Los jubilados: ¿nueva clase privilegiada o chivo expiatorio mediático?
Quienes levantaron el país merecen respeto, no sospecha.
Crítica a la narrativa económica y moral que culpabiliza a quienes sostuvieron el país durante décadas
José Manuel Fernández Outeiral
A
comienzos de octubre, varios medios de comunicación españoles publicaron —con
idéntico tono alarmista— que la Seguridad Social había agotado sus recursos
el 30 de septiembre y que el Estado tendría que cubrir, con nueva deuda, el
pago de las pensiones hasta fin de año. El titular parecía contable; pero el
mensaje que se deslizó después fue otro: los jubilados se habrían convertido
en una “nueva clase privilegiada”, con rentas superiores a las de muchos
trabajadores activos.
Esa
tesis, repetida sin matices, no solo es falsa: es moralmente indecente. Y
lo es porque convierte a quienes más aportaron en sospechosos de lujo,
ocultando las verdaderas causas del desequilibrio del sistema.
1.
La confusión interesada: todos en el mismo saco
Cuando
se habla de “los jubilados” como un bloque homogéneo, se comete la primera
injusticia. En el mismo saco se mezclan pensiones contributivas —fruto
de décadas de cotización— con pensiones no contributivas y asistenciales
(viudedad, orfandad, invalidez). No son lo mismo ni en origen ni en naturaleza
jurídica.
Los
pensionistas contributivos no reciben una ayuda del Estado, sino el
derecho que ellos mismos financiaron. No decidieron las reglas de cálculo,
ni las bases reguladoras, ni las edades de jubilación: todo eso lo fijaron los
técnicos y los legisladores. Confundir su legítima retribución con una
subvención es, además de injusto, un insulto a la inteligencia colectiva.

======

> **REQUISITOS DEL EJERCICIO**:
• 1. Responde estas preguntas con la información del texto sobre los jubilados:
(a) ¿Qué fecha dieron los medios como el día en que la Seguridad Social había agotado sus recursos?
(b) ¿Qué pensiones aparecen entre paréntesis como no contributivas y asistenciales?
(c) ¿Quiénes fijaron las reglas de cálculo, las bases reguladoras y las edades de jubilación?
• 2. Indica si cada afirmación coincide con el texto sobre los jubilados y cita las palabras que lo deciden:
(a) Los medios publicaron la noticia con tonos muy distintos entre sí.
(b) El autor considera falsa la tesis de que los jubilados son una "nueva clase privilegiada".
(c) Los pensionistas contributivos reciben una ayuda del Estado.
• 3. Por favor, escribe la continuación del texto sobre los jubilados a partir de su última oración.
El material siguiente es independiente del texto sobre los jubilados.

> **DATOS**:

======

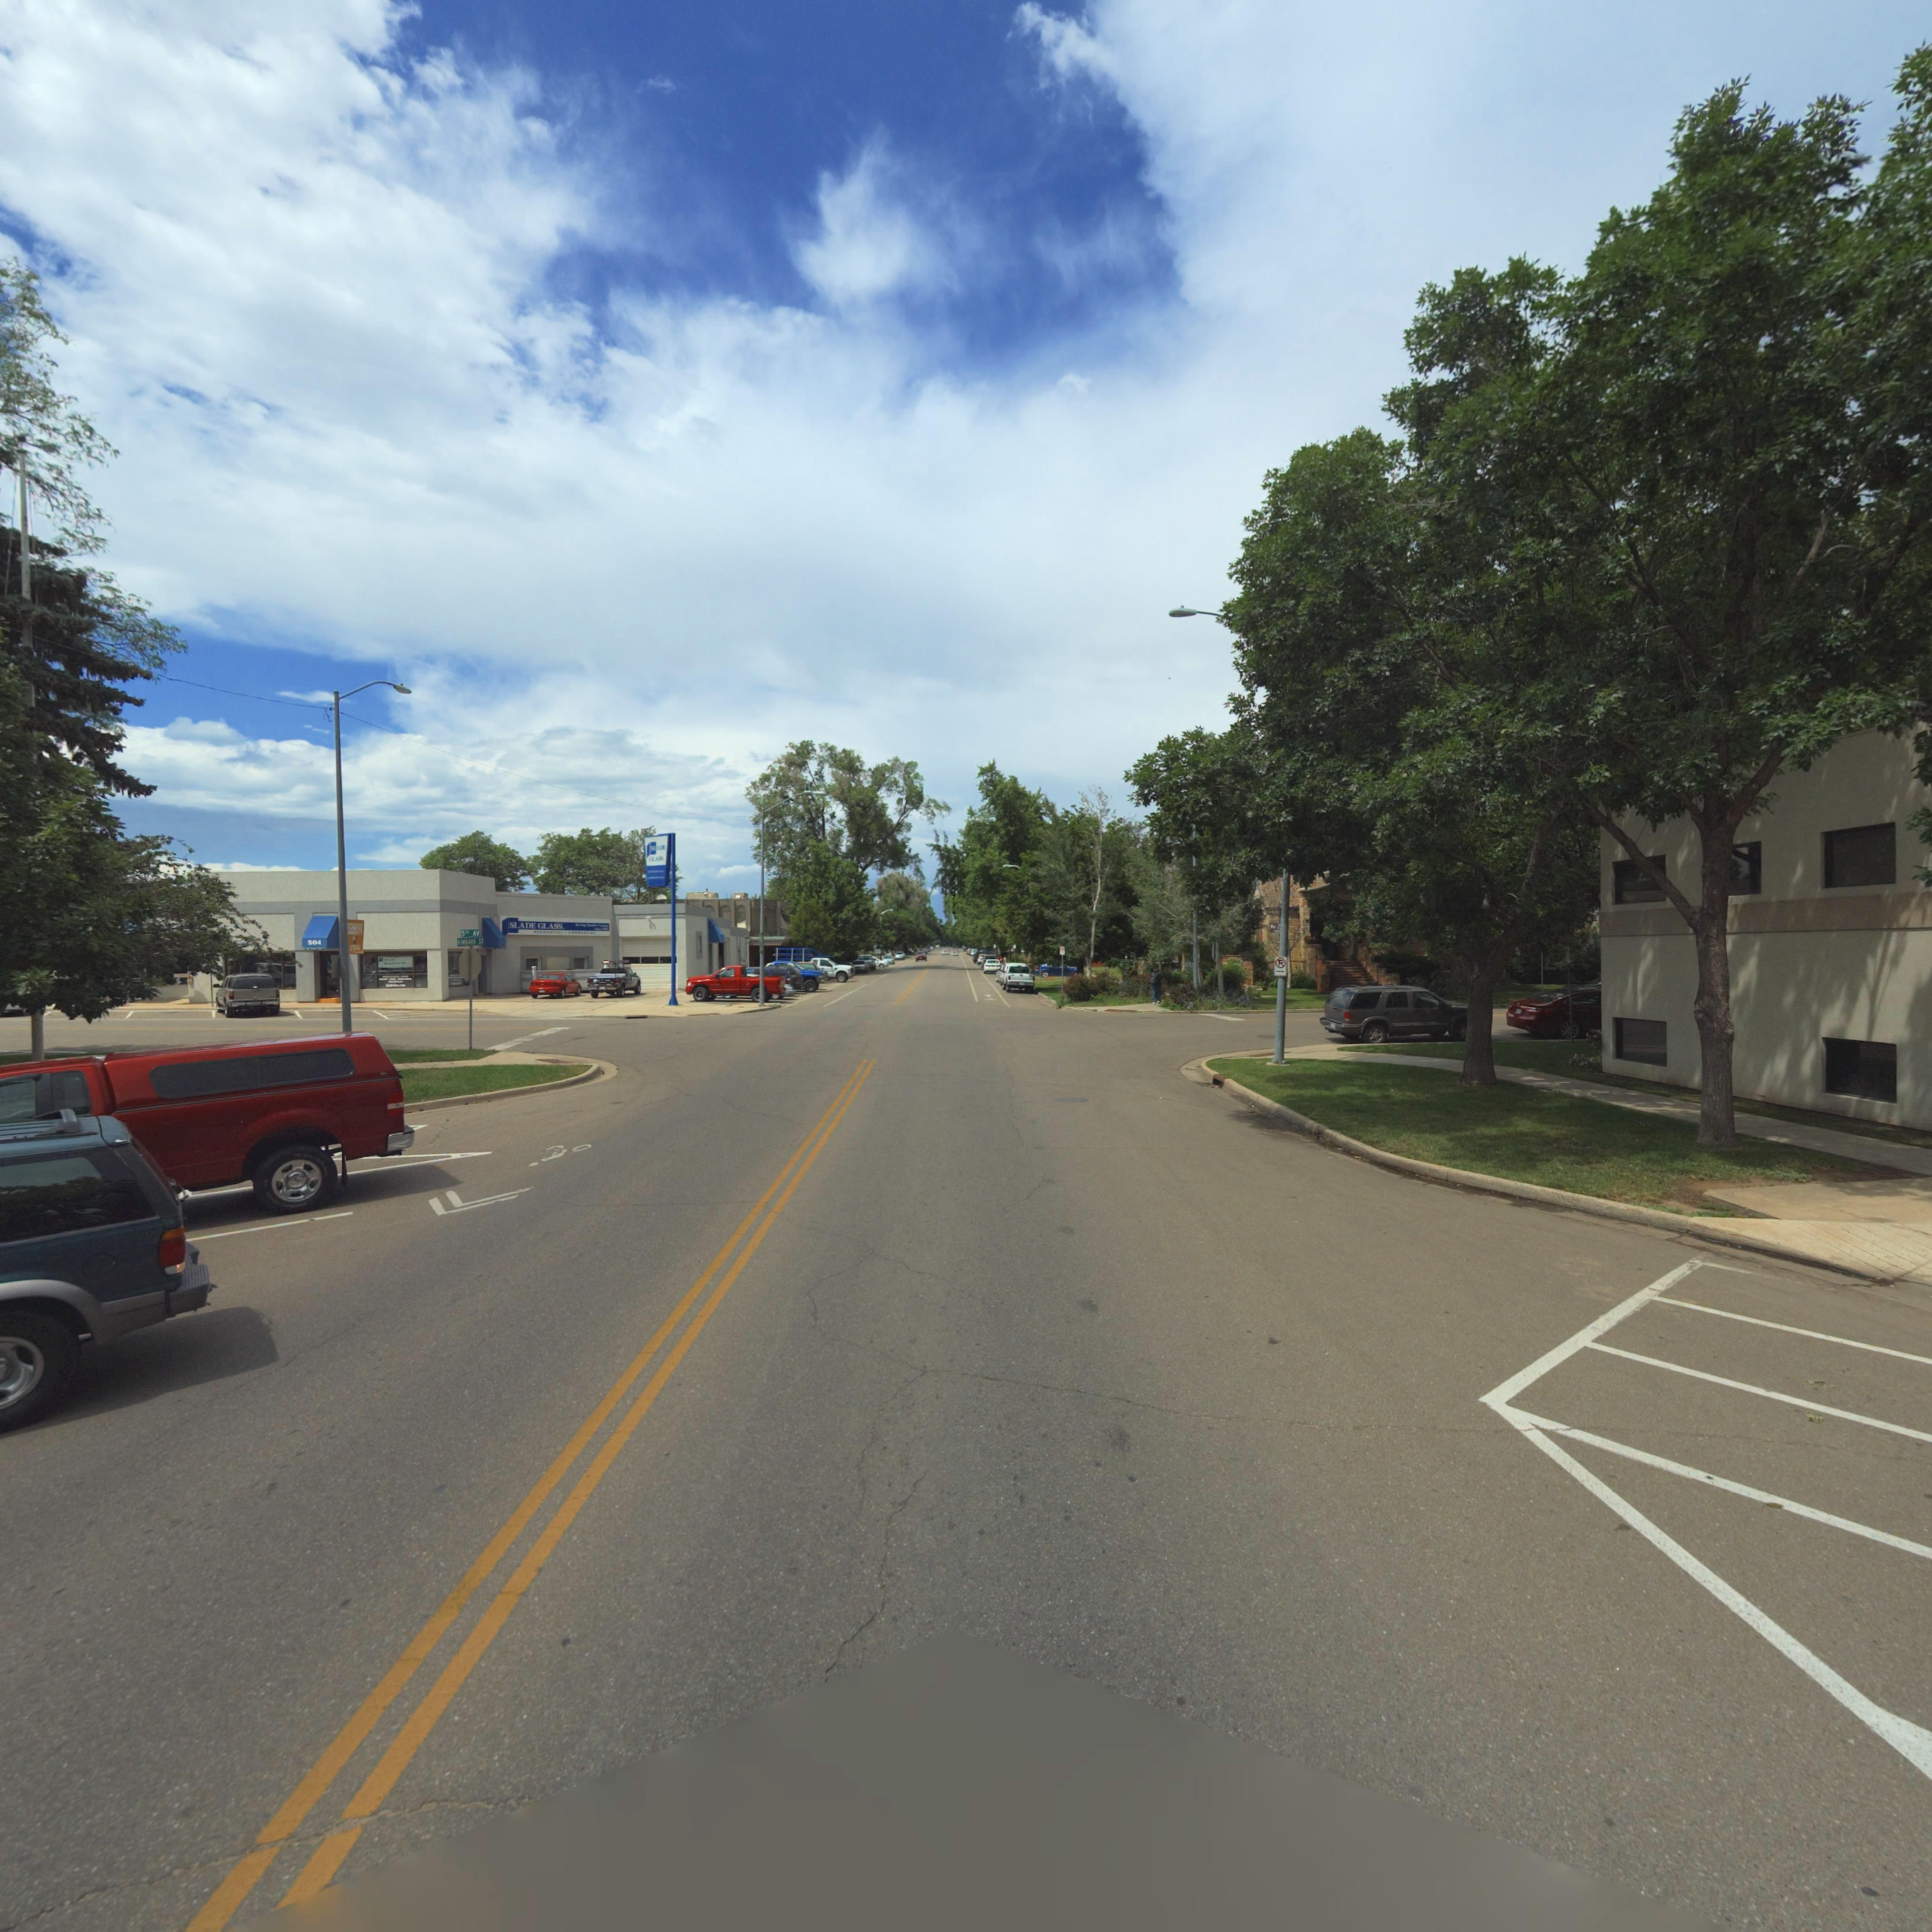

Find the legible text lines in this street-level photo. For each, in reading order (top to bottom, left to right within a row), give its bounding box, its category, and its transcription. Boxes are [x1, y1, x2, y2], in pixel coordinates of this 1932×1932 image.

======

> **SOLUCIONARIO**:
• 1.
(a) El 30 de septiembre.
(b) Viudedad, orfandad e invalidez.
(c) Los técnicos y los legisladores.

• 2.
(a) No: "idéntico tono alarmista".
(b) Sí: "no solo es falsa: es moralmente indecente".
(c) No: "no reciben una ayuda del Estado, sino el derecho que ellos mismos financiaron".

• 3.
Conviene
recordar que el sistema de pensiones español se basa en el principio de
solidaridad intergeneracional: los trabajadores activos financian las
pensiones de los jubilados, con la garantía de que las generaciones futuras
harán lo mismo por ellos. Pero a diferencia de otros modelos, como el noruego,
en el que una parte de las cotizaciones se capitaliza en un fondo soberano
gestionado con transparencia y rentabilidad, en España la cotización es
obligatoria y no ofrece alternativa privada. Ninguno de los actuales
pensionistas pudo elegir a qué sistema aportar, ni capitalizar sus
ahorros, ni decidir cómo invertir sus cotizaciones. Cumplieron con la ley,
década tras década, confiando en un Estado que debía administrar bien ese
dinero y que hoy les acusa, paradójicamente, de ser la causa del déficit. No
se puede culpabilizar a quienes cumplieron las reglas cuando son las
instituciones las que las han vulnerado.
2.
La “hucha” vacía y la memoria selectiva
El
llamado Fondo de Reserva de la Seguridad Social, conocido popularmente
como la “hucha de las pensiones”, alcanzó su máximo histórico en 2011 con
unos 66.815 millones de euros, según el informe anual presentado ante el
Congreso (cifra citada por El Economista y Datadista). Durante
los años de crisis, ese fondo fue utilizado para sostener el sistema y,
posteriormente, para cubrir déficits estructurales. Hoy apenas supera
los 10.000 millones de euros (datos del Ministerio de Inclusión, febrero
de 2025).
Pero
lo que los medios no dicen es en qué se fue aquel dinero. Durante la
crisis financiera, una parte importante se empleó para rescatar al sistema
bancario. Mientras tanto, la deuda pública española se duplicó, los
rescates empresariales se multiplicaron y nadie se escandalizó.
La
hucha de los pensionistas se vació; la de los políticos sigue rebosando.
3.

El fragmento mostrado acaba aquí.